Des romans-géographes. Essai PDF

Constantine ne des romans-géographes. Essai PDF qu’inspirer les auteurs. Je vous propose une sélection d’ouvrages  parlant de la ville. Je ne sais si ces livres sont encore disponibles, mais je vous indique leurs références. Même la « Bande Dessinée » a évoqué Constantine.


Recueil des notices et mémoires de la Société Archéologique de Constantine depuis 1853. Avant tout, Constantine est une cité qui a son âme, ses traditions et un passé prestigieux. Elle est un haut lieu d’élection pour unir les hommes dans un même amour d’une petite patrie promise à un grand destin. Les dictons populaires sont les plus propres à définir en termes frappants le caractère profond d’une localité. A Constantine a été appliquée l’expression arabe  » bled el haoua « , ce qui signifie à la fois  » cité aérienne « ,  » cité du ravin  » et  » cité des passions « . C’est en effet de Lucia, sa belle-mère, que Mireille Adment tient tous les personnages qui peuplent ce livre – et d’abord Conrad, le père de Lucia – et leur histoire. Si elle a su les faire revivre avec tant de vérité et d’émotion, et recréer avec tant de justesse la vie des petites gens de Constantine, c’est qu’elle a vécu longtemps dans cette ville singulière de l’Est algérien où ses parents étaient instituteurs.

Il est très attaché à sa terre natale comme il est profondément attaché à la culture juive, sans être croyant. Il perdra son frère Daniel, sa femme Sarah qu’il adorait et sa fille Ruth âgée de 17 ans qui était toute sa vie. Se mit à germer en moi l’idée d’écrire mon Histoire de Constantine, de faire pendant aux E. Ces cartes postales datent pour la plupart de la fin du 19ème et du tout début du 20ème. Indispensable pour tous ceux qui veulent retrouver la ville et son ambiance.

Collection de 200 clichés et cartes postales classés par thèmes et largement commentés. Né à Constantine en 1927 le docteur Guy Bensimon tente de décrypter le mirage de sa petite enfance dans cette ville unique. Constantine, Ksantina, Cirta, la Cité des Ponts, le Rocher autant de noms qui chantent la cité adulée et blessée, symbole d’une Algérie meurtrie par des années de guerre et le tragique échec des idéaux révolutionnaires de l’indépendance. J’ai pris un immense plaisir à la lecture de ce livre magnifiquement écrit. NAGUIB MAHFOUZ, prix Nobel de littérature. Le 5 août 1934 un pogrom déferle sur Constantine et ses environs. Témoin et victime du drame, Robert Attal reconstitue l’implacable dialectique de la haine qui conduisit une population musulmane exaspérée par la sujétion coloniale à succomber à l’intoxication anti-juive.
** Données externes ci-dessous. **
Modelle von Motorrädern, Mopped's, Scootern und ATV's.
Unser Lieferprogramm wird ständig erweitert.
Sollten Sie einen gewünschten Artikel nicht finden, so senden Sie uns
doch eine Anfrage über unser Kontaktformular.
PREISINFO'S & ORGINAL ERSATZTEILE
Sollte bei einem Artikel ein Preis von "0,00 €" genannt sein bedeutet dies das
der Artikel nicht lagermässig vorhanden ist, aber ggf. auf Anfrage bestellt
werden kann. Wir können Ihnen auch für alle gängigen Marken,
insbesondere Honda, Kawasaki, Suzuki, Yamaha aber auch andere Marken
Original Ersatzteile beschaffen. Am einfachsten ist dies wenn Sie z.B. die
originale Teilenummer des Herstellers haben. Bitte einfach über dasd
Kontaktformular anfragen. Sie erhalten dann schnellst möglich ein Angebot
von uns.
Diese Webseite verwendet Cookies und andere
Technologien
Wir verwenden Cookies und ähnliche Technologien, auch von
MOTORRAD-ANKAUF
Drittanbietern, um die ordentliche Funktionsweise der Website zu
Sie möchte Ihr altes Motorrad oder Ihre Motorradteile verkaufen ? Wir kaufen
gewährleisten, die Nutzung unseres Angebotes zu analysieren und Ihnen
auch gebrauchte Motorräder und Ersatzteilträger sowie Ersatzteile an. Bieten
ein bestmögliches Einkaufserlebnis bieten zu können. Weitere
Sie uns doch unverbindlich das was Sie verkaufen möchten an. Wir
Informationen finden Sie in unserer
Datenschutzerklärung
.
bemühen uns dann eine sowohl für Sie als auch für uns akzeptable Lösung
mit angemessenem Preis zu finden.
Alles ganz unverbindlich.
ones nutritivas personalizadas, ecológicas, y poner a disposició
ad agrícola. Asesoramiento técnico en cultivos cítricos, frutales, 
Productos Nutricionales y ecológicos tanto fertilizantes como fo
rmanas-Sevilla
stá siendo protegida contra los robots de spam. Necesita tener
Fechner est partie en quête des souvenirs des Constantinois. Le 93ème département français des années 1950 revit en noir et blanc dans son recueil. Un album de photos au charme désuet qui montre la juxtaposition des cultures dans l’Algérie colonisée. La collection ne sera pas rééditée.

Près de 1000 photos, illustrations et cartes postales, qui retracent et nous font redécouvrir la naissance de Constantine, Ville française. Ce livre comprenant près de 1000 illustrations, relate la période de 1901 à 1935 entièrement consacré à M. Morinaud, qui fut Maire de Constantine pendant plus de 34 ans. Ce grand bâtisseur a su transformer la ville. Quatre décennies après l’indépendance, le champ culturel constantinois s’est notablement transformé, à la mesure de nouvelles situations historiques. Au-delà d’un bilan qui reste toujours difficile à établir, cet ouvrage en propose une recension principaux acquis et des acteurs.

Algérie, son récit, tissé de réminiscences, prend aussi parfois une vraie dimension documentaire, mentionnant les métiers disparus, les quartiers et traditions, la bigarrure propres à cette ville. Letrre ouverte à quelques amis algériens sur la vie quotidienne dans leur pays. Des relations nouvelles se noueront-elles avec un peuple algérien courageux et ami ? Au-delà de toute politique, de toute crainte irraisonnée, de tout préjugé ? Voici le témoignage de la dignité et du courage d’un peuple chaleureux que l’auteur n’a jamais cessé d’aimer et de fréquenter. Fruit du travail de plusieurs chercheurs et universitaires de l’université Mentouri de Constantine.